# Reasonable Maintenance?



## mummydearest (1 Apr 2013)

Hi There, 

Just wondering if you could help me calculate a reasonable maintenance request(through the courts) if I give some figures? I have 3 children and the current rate of maintenance is €250pm as XH only pays for 2/3 (long story). 

My monthly earnings are as follows: 

Employment: 1,166.66
SW/FIS:       1,466.40
Child Benefit:   390.00

Total income: 3023.06

Outgoings total 3,160.00pm

The total portion of this relating to the two children he pays maintenance for is €1,644 (including everyday things, school, transport, housing, special occasions etc.) and I have requested 50% of this which is €822pm or €94 per child per week, but XH says I am being unreasonable, he will not however tell me what he thinks IS reasonable. 

I really would prefer not to be on any SW payments and see no good reason to be drawing this amount of SW when their father earns 42Kpa, so the idea is to replace the SW payment with Maintenance and have our children supported by their parents and not the state. 

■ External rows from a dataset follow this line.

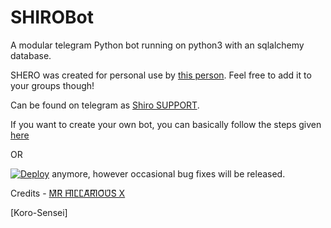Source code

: 
# SHIROBot
A modular telegram Python bot running on python3 with an sqlalchemy database.

SHERO was created for personal use by [this person](https://t.me/Developer_boy_sd_owner). Feel free to add it to your groups though!

Can be found on telegram as [Shiro SUPPORT](https://t.me/shirobotsupport).

If you want to create your own bot, you can basically follow the steps given [here](https://github.com/PaulSonOfLars/tgbot/blob/master/README.md)

OR

[![Deploy](https://www.herokucdn.com/deploy/button.svg)](https://heroku.com/deploy?template=https://github.com/Developerboy4568/ShiroBot.git)
 anymore, however occasional bug fixes will be released.





Credits - [M͆R͆ H͆I͆L͆L͆A͆R͆I͆O͆U͆S͆ X](https://t.me/Itz_Mr_Hillarious)


 [Koro-Sensei]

He earns approximately 42K per annum and has a mortgage & bills of approx 1K pm.

Can anyone help me figure it out?


----------



## WizardDr (3 Apr 2013)

@mummydearest

This is not an exact science. Has your XH provided an affidavit as to his financial affairs?
That is for starters.

The figures vary as to maintenance. 

You have listed out the expenses - ask him what he wants to cut and what he will tell the children. 

Also the DSW do look into what the XH is paying and could pay and may go seek information from him. Tell him that as you are on DSW payment it is possible that at the next review date they will ask you about XH. Ask him what he would like you to say.

Hope that helps.

I will see if I can dig out figures.


----------